(Beginning of EXTRACTED DATA)

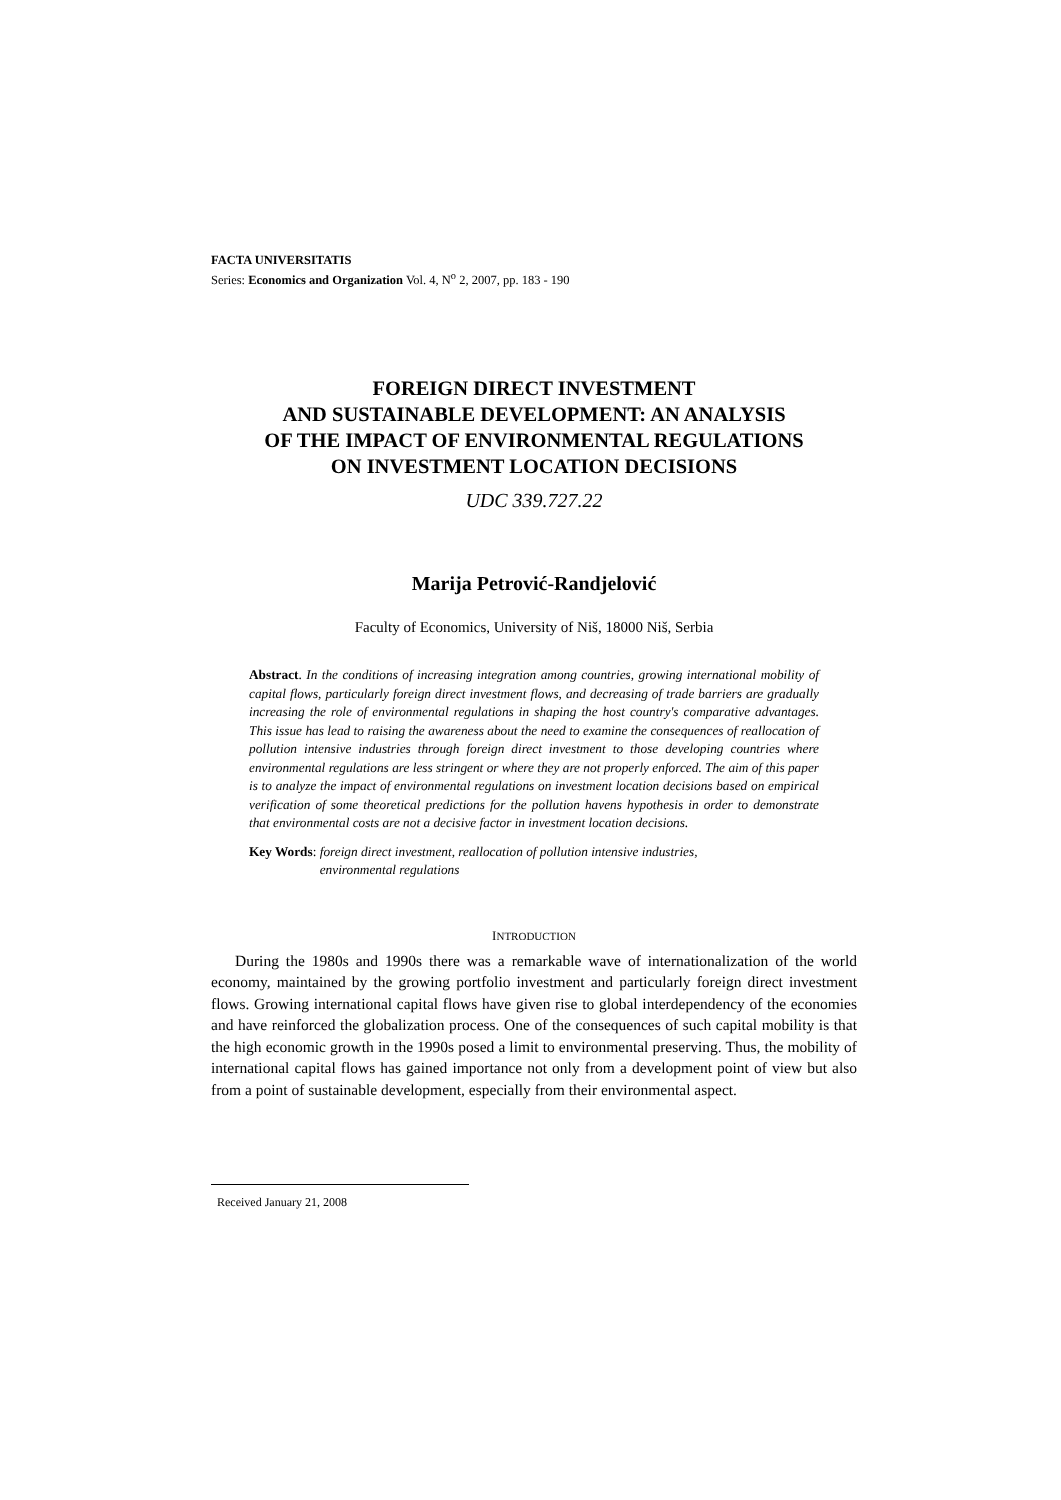FACTA UNIVERSITATIS
Series: Economics and Organization Vol. 4, N<sup>o</sup> 2, 2007, pp. 183 - 190
FOREIGN DIRECT INVESTMENT
AND SUSTAINABLE DEVELOPMENT: AN ANALYSIS
OF THE IMPACT OF ENVIRONMENTAL REGULATIONS
ON INVESTMENT LOCATION DECISIONS
UDC 339.727.22
Marija Petrović-Randjelović
Faculty of Economics, University of Niš, 18000 Niš, Serbia
Abstract. In the conditions of increasing integration among countries, growing international mobility of capital flows, particularly foreign direct investment flows, and decreasing of trade barriers are gradually increasing the role of environmental regulations in shaping the host country's comparative advantages. This issue has lead to raising the awareness about the need to examine the consequences of reallocation of pollution intensive industries through foreign direct investment to those developing countries where environmental regulations are less stringent or where they are not properly enforced. The aim of this paper is to analyze the impact of environmental regulations on investment location decisions based on empirical verification of some theoretical predictions for the pollution havens hypothesis in order to demonstrate that environmental costs are not a decisive factor in investment location decisions.
Key Words: foreign direct investment, reallocation of pollution intensive industries,
environmental regulations
INTRODUCTION
During the 1980s and 1990s there was a remarkable wave of internationalization of the world economy, maintained by the growing portfolio investment and particularly foreign direct investment flows. Growing international capital flows have given rise to global interdependency of the economies and have reinforced the globalization process. One of the consequences of such capital mobility is that the high economic growth in the 1990s posed a limit to environmental preserving. Thus, the mobility of international capital flows has gained importance not only from a development point of view but also from a point of sustainable development, especially from their environmental aspect.
Received January 21, 2008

(End of EXTRACTED DATA)

*PROBLEM STATEMENT*
Looking at the records, report the number of lines that hold the string "Economics", with no other text.

*RESPONSE AREA*
2